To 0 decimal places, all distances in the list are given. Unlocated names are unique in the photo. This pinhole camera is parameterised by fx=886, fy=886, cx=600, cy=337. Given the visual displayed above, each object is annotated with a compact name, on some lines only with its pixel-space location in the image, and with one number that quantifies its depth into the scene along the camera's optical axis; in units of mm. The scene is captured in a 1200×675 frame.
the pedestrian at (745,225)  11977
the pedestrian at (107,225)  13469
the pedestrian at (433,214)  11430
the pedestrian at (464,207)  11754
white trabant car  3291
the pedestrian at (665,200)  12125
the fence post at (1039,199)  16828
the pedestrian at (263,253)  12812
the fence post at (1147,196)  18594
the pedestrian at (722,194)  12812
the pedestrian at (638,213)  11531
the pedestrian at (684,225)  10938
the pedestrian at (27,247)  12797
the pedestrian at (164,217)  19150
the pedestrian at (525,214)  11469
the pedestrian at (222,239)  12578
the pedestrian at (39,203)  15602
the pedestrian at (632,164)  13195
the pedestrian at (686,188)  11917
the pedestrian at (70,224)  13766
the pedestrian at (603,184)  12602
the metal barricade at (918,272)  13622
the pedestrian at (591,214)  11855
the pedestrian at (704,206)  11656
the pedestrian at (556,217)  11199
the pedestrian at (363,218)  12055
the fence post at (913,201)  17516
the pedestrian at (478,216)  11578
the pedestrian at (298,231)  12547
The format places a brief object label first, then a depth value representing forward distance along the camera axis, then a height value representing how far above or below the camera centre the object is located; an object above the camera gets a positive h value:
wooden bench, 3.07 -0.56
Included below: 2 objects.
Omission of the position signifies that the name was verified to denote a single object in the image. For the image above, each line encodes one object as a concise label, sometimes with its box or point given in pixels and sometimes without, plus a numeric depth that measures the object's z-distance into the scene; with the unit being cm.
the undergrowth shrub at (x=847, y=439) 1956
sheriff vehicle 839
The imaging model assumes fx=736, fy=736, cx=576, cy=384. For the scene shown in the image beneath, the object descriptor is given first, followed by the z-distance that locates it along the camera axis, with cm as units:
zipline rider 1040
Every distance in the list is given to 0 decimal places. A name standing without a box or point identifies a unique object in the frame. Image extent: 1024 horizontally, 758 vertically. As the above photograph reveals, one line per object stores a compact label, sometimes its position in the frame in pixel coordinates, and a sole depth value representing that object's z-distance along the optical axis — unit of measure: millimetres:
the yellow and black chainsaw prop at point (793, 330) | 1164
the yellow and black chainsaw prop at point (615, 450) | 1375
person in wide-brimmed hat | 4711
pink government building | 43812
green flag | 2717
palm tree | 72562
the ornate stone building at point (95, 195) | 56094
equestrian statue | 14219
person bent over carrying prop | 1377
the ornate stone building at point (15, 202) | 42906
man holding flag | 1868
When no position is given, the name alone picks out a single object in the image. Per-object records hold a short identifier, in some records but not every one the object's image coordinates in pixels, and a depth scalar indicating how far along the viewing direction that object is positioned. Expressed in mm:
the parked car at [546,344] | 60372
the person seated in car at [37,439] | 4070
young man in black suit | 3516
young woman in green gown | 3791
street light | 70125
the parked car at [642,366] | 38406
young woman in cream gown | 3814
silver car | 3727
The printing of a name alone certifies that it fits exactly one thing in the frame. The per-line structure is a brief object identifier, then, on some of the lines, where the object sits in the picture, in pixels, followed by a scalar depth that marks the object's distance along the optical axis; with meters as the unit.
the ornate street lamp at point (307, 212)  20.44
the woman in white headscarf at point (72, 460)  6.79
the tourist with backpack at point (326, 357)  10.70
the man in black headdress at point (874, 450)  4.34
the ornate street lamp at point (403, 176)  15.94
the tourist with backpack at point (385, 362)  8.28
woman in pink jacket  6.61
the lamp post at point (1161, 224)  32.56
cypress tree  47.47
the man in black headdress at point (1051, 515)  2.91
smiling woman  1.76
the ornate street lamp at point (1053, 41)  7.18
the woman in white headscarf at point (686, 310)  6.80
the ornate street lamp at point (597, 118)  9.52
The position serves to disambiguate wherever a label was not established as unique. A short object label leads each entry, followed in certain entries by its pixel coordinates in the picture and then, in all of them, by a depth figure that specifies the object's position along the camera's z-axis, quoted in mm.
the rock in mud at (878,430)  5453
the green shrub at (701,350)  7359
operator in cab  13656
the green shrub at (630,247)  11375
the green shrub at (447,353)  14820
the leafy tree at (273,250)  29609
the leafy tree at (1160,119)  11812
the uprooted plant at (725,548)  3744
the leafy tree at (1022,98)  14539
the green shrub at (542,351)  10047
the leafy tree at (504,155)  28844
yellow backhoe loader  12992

## [WORK INSTRUCTION]
Copying word for word, give each line of the data above from the first one through the line containing "the pedestrian at (704,206)", and nothing else.

## [SOLUTION TO THIS EXERCISE]
To 0 decimal places, all distances in the list are given. Unlocated names are unique in the photo. This pinhole camera is parameterised by fx=886, fy=886, cx=600, cy=337. Given the visual displayed above, each object is annotated with a compact name, on some lines only with its pixel-space location in the image, and with one number that quantifies its depth into the scene along the camera's optical axis; in units of mm. The scene is captured in a 1200×675 frame.
the pedestrian at (745,225)  11977
the pedestrian at (107,225)  13469
the pedestrian at (433,214)  11430
the pedestrian at (464,207)  11754
white trabant car  3291
the pedestrian at (665,200)  12125
the fence post at (1039,199)  16828
the pedestrian at (263,253)  12812
the fence post at (1147,196)  18594
the pedestrian at (722,194)  12812
the pedestrian at (638,213)  11531
the pedestrian at (684,225)  10938
the pedestrian at (27,247)  12797
the pedestrian at (164,217)  19150
the pedestrian at (525,214)  11469
the pedestrian at (222,239)  12578
the pedestrian at (39,203)  15602
the pedestrian at (632,164)  13195
the pedestrian at (686,188)  11917
the pedestrian at (70,224)  13766
the pedestrian at (603,184)  12602
the metal barricade at (918,272)  13622
the pedestrian at (591,214)  11855
the pedestrian at (704,206)  11656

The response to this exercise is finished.